3. **SPARQL (Query Language for RDF)**
   - The SQL of the Semantic Web.
   - Allows **querying linked datasets** across the web.

4. **Linked Open Data (LOD)**
   - RDF-based datasets are interlinked across disciplines.
   - **Example Datasets**:
     - **Wikidata** (General knowledge)
     - **PubChem RDF** (Chemical data)
     - **DBpedia** (Structured Wikipedia data)
     - **Gene Ontology** (Biological data)

## **Semantic Web vs Traditional Databases**
| **Feature**          | **Relational Databases (SQL, NoSQL)** | **Semantic Web (RDF, OWL, SPARQL)** |
|--------------------|--------------------------------|--------------------------------|
| **Structure**      | Tables (structured schema)    | Graph-based (triples: subject-predicate-object) |
| **Queries**       | SQL                            | SPARQL |
| **Flexibility**   | Rigid schema                  | Dynamic relationships (easily extendable) |
| **Interoperability** | Limited to specific database engines | Global linking of datasets (LOD cloud) |
| **Examples**      | PostgreSQL, MongoDB           | Wikidata, PubChem RDF, DBpedia |



#  Web Scraping and Databases: A Hybrid Approach
While web scraping is often used to extract data for immediate use, it does not store it.
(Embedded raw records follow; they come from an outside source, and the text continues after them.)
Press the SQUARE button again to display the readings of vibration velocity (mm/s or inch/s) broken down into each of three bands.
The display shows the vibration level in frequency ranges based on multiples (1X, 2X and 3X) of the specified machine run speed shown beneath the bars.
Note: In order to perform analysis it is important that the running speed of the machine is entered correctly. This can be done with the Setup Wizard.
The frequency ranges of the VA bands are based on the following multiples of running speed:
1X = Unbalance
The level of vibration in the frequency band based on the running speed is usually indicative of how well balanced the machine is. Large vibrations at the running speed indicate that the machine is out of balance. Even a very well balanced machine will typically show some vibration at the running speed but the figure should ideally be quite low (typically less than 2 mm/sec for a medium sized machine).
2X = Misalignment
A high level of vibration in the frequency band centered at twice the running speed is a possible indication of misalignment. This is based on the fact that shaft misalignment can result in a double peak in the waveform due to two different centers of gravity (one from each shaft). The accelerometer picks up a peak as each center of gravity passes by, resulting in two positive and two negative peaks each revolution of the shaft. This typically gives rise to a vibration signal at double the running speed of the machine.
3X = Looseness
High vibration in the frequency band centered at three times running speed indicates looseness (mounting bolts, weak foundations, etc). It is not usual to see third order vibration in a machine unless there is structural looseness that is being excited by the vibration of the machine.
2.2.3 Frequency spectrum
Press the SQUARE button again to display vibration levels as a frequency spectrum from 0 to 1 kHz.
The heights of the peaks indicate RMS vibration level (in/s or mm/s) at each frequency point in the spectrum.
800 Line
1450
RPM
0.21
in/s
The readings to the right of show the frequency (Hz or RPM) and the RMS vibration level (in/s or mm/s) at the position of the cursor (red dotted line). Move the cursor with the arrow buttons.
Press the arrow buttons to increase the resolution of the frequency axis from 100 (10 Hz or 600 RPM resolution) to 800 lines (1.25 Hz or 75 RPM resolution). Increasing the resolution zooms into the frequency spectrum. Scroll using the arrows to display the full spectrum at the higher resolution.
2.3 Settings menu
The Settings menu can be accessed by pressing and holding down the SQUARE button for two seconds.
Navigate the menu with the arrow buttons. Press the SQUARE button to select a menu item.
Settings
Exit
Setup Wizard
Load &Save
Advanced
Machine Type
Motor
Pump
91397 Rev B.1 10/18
A powerful workflow would be:
- **Scrape data** from online sources.
- **Store it in a structured database (SQL or NoSQL)** for long-term analysis.
- **Query it later** instead of repeatedly scraping.


## Web Scraping as a Data Acquisition Method
Web scraping is a method of extracting **external data** from structured or semi-structured sources on the web and transforming it into a usable format. Unlike databases or file storage, web scraping **does not inherently store data**—it is a way to retrieve and structure data from the web dynamically. It allows access to **data stored in HTML web pages** that might not be available via an API.

### Web Scraping vs. APIs
| Feature         | Web Scraping | APIs |
|---------------|-------------|------|
| **Access** | Extracts data from web pages (HTML tables, text, lists) | Queries structured data from a service (often JSON or XML) |
| **Structure** | Often semi-structured (needs parsing) | Well-structured |
| **Reliability** | Pages may change, breaking the scraper | More stable (unless API changes) |
| **Use Case** | Extracting tables, research data, metadata from articles | Accessing structured datasets (PubChem, NCBI, weather data) |

Thus, **web scraping is an alternative to APIs when structured access is unavailable**.

---

## Web Scraping as a Bridge from Classical Literature to Structured Data
Scientific data has historically been communicated through **journal articles, textbooks, and reports**. Many modern scientific knowledge repositories (e.g., Wikipedia, research databases) still store information in text-based formats rather than structured databases. Web scraping allows you to:

- Extract **tabular data** (like chemical properties from Wikipedia or patents).
- Retrieve **text-based metadata** (such as author names, abstracts, and citations).
- Collect **non-tabular structured information** (like structured web pages with lists of elements).

By applying **text parsing, table extraction, and structured storage**, web scraping allows researchers to **convert human-readable content into machine-readable data**.